### WRITTEN TASK 1
Print the passage about Class Board word for word.

### SUPPLIED PASSAGE
────────
By today’s standards Class Board was a joke. In 2000, it was revolutionary. Before Class Board, if you wanted to drag someone’s name through the mud, you had to whisper behind a back or yell across the lunch table. There was accountability for your slander, and to take that risk, you’d have to think long and hard about the potential consequences. Unless, of course, you were just a bitch, in which case you didn’t care about consequences. Either way, there was some amount of gumption involved. You had to feel the nastiness stew in your belly and form into words in your mouth. You had a real, visceral connection to your thoughts and feelings. Consequently, more often than not, you bit your tongue.

Unsurprisingly, this anonymous, won’t-ever-be-held-accountable form of gossiping was like catnip to my fellow teenage comrades, whose interests at the time did not stretch beyond passing the SATs, getting laid (if you could call it that), and destroying their latest enemy.
────────
### INPUT MATERIAL
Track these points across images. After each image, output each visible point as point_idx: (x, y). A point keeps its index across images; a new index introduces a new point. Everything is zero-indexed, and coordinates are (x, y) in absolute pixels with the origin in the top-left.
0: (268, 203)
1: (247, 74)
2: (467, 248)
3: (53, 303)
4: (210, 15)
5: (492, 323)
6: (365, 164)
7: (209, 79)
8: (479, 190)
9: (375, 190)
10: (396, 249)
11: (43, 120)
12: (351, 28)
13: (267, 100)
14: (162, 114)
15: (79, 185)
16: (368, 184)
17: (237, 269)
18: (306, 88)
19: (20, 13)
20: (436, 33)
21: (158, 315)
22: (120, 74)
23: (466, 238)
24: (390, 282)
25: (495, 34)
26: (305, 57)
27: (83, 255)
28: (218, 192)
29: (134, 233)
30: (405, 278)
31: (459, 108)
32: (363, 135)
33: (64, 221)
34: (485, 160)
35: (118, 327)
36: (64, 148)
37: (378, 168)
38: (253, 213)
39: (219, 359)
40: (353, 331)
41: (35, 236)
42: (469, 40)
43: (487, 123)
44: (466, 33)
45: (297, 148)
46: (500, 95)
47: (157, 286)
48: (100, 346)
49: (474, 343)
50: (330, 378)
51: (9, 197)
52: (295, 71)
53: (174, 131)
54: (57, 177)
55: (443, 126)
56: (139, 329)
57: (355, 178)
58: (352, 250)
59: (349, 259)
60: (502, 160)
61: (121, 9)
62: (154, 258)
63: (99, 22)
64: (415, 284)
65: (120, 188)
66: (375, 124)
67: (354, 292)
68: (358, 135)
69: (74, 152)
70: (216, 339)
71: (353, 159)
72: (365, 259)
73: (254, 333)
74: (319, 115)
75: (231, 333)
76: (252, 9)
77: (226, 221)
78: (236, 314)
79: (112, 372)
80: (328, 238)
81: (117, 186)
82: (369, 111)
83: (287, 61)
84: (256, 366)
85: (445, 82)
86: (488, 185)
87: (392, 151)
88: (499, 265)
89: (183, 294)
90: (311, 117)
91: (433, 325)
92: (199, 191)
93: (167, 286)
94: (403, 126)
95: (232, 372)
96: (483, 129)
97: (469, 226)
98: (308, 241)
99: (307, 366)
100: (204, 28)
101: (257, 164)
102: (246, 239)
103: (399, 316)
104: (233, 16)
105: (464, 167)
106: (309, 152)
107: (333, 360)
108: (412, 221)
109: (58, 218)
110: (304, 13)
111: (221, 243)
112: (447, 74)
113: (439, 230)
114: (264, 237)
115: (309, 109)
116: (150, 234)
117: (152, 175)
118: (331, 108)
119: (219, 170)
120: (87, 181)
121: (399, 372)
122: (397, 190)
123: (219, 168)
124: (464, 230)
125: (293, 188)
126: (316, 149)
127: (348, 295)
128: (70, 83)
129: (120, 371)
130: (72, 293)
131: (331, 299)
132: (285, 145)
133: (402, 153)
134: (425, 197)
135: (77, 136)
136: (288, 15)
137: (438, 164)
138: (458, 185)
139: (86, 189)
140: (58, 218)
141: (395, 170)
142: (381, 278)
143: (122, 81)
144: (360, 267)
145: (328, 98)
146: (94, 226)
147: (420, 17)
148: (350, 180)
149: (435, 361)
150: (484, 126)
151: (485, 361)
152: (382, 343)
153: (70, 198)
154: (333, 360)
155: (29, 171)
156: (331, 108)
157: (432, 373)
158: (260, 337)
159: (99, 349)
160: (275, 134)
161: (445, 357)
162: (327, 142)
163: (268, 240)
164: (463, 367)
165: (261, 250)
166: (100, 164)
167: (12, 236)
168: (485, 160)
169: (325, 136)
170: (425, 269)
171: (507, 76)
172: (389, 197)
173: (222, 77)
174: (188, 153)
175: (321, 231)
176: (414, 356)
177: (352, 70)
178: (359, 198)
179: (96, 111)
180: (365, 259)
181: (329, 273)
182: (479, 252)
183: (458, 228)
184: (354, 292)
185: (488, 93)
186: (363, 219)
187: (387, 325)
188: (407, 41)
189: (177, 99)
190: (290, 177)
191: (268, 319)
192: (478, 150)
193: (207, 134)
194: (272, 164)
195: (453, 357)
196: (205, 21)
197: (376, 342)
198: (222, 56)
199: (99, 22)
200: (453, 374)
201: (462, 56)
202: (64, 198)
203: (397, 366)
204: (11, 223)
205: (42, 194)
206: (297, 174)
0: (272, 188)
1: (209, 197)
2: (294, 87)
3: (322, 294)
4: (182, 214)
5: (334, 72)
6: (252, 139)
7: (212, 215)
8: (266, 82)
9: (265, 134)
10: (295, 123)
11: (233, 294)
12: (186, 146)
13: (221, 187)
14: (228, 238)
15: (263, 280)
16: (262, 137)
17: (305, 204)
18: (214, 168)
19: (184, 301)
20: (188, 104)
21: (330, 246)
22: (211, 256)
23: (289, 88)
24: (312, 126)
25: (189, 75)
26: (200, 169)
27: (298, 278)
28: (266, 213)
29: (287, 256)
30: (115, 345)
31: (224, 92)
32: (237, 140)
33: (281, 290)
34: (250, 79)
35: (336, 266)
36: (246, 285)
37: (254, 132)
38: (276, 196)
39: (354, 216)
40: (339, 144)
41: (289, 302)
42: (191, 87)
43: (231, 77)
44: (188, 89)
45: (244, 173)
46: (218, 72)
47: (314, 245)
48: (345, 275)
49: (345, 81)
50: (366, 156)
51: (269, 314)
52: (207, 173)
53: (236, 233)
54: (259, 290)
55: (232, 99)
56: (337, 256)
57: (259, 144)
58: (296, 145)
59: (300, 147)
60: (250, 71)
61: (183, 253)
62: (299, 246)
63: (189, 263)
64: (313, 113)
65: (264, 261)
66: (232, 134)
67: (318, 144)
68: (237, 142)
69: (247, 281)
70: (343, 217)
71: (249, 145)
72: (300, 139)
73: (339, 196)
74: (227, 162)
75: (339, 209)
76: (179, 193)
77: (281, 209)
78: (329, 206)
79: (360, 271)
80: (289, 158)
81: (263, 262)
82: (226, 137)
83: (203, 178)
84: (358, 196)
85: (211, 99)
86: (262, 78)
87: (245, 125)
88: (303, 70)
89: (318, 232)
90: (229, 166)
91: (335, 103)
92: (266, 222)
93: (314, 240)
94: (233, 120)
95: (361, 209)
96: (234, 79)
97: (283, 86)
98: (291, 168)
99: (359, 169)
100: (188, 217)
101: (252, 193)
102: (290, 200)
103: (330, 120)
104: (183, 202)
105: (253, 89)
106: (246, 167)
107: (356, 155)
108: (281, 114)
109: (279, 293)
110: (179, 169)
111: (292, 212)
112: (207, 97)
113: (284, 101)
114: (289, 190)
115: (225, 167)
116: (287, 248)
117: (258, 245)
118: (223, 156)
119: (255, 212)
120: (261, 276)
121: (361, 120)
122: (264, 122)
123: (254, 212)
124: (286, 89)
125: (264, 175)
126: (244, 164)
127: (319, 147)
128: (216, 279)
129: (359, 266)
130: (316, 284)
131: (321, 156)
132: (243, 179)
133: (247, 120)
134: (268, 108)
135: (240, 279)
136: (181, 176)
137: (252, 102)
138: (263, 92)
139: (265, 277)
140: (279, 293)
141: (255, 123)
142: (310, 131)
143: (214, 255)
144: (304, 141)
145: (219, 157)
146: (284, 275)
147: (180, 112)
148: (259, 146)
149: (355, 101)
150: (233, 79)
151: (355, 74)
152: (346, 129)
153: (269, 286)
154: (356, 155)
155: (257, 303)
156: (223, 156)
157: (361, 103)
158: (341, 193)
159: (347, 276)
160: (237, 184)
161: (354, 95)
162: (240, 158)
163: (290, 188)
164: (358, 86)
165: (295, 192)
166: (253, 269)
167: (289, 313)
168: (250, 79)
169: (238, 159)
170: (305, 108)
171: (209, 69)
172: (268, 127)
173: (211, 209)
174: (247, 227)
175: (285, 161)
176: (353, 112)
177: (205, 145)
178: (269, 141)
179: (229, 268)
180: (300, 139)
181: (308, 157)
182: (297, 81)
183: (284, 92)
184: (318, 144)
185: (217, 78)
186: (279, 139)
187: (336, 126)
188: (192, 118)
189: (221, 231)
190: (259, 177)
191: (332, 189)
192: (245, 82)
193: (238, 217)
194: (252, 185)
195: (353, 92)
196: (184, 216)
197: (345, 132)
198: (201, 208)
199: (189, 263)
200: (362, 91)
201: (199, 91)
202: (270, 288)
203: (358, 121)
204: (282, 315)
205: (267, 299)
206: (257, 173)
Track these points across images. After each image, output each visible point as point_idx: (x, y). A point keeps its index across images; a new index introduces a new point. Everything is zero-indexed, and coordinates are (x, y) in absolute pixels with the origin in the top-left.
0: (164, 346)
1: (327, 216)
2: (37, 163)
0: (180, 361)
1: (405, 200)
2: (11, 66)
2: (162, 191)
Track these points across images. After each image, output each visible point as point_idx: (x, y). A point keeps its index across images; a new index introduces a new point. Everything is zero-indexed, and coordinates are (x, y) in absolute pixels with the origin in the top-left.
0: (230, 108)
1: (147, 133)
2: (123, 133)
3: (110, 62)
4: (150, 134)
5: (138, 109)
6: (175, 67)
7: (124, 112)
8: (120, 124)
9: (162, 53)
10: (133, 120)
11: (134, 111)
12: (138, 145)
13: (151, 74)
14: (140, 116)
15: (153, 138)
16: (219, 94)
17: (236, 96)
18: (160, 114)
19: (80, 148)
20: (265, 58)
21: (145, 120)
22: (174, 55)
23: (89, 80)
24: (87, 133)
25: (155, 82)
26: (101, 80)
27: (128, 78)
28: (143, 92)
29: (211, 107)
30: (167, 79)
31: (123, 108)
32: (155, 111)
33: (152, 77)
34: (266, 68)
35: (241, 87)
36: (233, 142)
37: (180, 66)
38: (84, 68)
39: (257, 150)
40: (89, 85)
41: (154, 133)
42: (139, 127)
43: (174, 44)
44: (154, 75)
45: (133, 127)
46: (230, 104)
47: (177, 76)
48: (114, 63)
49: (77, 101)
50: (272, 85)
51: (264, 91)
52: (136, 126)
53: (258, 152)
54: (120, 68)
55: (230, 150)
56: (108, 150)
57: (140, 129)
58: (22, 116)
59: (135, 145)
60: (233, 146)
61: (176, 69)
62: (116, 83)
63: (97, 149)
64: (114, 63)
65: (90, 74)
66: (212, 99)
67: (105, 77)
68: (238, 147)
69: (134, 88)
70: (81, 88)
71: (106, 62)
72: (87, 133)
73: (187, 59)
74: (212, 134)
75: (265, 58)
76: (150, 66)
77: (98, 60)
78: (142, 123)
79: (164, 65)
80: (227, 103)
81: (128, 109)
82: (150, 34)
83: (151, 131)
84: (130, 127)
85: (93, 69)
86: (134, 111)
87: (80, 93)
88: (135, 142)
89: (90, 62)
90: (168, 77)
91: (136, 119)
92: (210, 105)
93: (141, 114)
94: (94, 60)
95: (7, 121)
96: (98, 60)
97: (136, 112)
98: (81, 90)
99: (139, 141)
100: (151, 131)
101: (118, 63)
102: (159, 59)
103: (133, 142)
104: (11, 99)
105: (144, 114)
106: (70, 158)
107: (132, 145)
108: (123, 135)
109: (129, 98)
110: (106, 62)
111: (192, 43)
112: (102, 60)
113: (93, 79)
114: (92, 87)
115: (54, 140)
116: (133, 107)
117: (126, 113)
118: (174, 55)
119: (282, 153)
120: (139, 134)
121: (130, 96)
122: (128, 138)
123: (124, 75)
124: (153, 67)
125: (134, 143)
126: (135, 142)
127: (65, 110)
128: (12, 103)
────────
### WRITTEN TASK 2
Output the records word for word, starting at their first line and ending with the line that contains "92: (199, 191)", including both of those lines.

### CORRECT ANSWER 1
By today’s standards Class Board was a joke. In 2000, it was revolutionary. Before Class Board, if you wanted to drag someone’s name through the mud, you had to whisper behind a back or yell across the lunch table. There was accountability for your slander, and to take that risk, you’d have to think long and hard about the potential consequences. Unless, of course, you were just a bitch, in which case you didn’t care about consequences. Either way, there was some amount of gumption involved. You had to feel the nastiness stew in your belly and form into words in your mouth. You had a real, visceral connection to your thoughts and feelings. Consequently, more often than not, you bit your tongue.

Unsurprisingly, this anonymous, won’t-ever-be-held-accountable form of gossiping was like catnip to my fellow teenage comrades, whose interests at the time did not stretch beyond passing the SATs, getting laid (if you could call it that), and destroying their latest enemy.

### CORRECT ANSWER 2
Track these points across images. After each image, output each visible point as point_idx: (x, y). A point keeps its index across images; a new index introduces a new point. Everything is zero-indexed, and coordinates are (x, y) in absolute pixels with the origin in the top-left.
0: (268, 203)
1: (247, 74)
2: (467, 248)
3: (53, 303)
4: (210, 15)
5: (492, 323)
6: (365, 164)
7: (209, 79)
8: (479, 190)
9: (375, 190)
10: (396, 249)
11: (43, 120)
12: (351, 28)
13: (267, 100)
14: (162, 114)
15: (79, 185)
16: (368, 184)
17: (237, 269)
18: (306, 88)
19: (20, 13)
20: (436, 33)
21: (158, 315)
22: (120, 74)
23: (466, 238)
24: (390, 282)
25: (495, 34)
26: (305, 57)
27: (83, 255)
28: (218, 192)
29: (134, 233)
30: (405, 278)
31: (459, 108)
32: (363, 135)
33: (64, 221)
34: (485, 160)
35: (118, 327)
36: (64, 148)
37: (378, 168)
38: (253, 213)
39: (219, 359)
40: (353, 331)
41: (35, 236)
42: (469, 40)
43: (487, 123)
44: (466, 33)
45: (297, 148)
46: (500, 95)
47: (157, 286)
48: (100, 346)
49: (474, 343)
50: (330, 378)
51: (9, 197)
52: (295, 71)
53: (174, 131)
54: (57, 177)
55: (443, 126)
56: (139, 329)
57: (355, 178)
58: (352, 250)
59: (349, 259)
60: (502, 160)
61: (121, 9)
62: (154, 258)
63: (99, 22)
64: (415, 284)
65: (120, 188)
66: (375, 124)
67: (354, 292)
68: (358, 135)
69: (74, 152)
70: (216, 339)
71: (353, 159)
72: (365, 259)
73: (254, 333)
74: (319, 115)
75: (231, 333)
76: (252, 9)
77: (226, 221)
78: (236, 314)
79: (112, 372)
80: (328, 238)
81: (117, 186)
82: (369, 111)
83: (287, 61)
84: (256, 366)
85: (445, 82)
86: (488, 185)
87: (392, 151)
88: (499, 265)
89: (183, 294)
90: (311, 117)
91: (433, 325)
92: (199, 191)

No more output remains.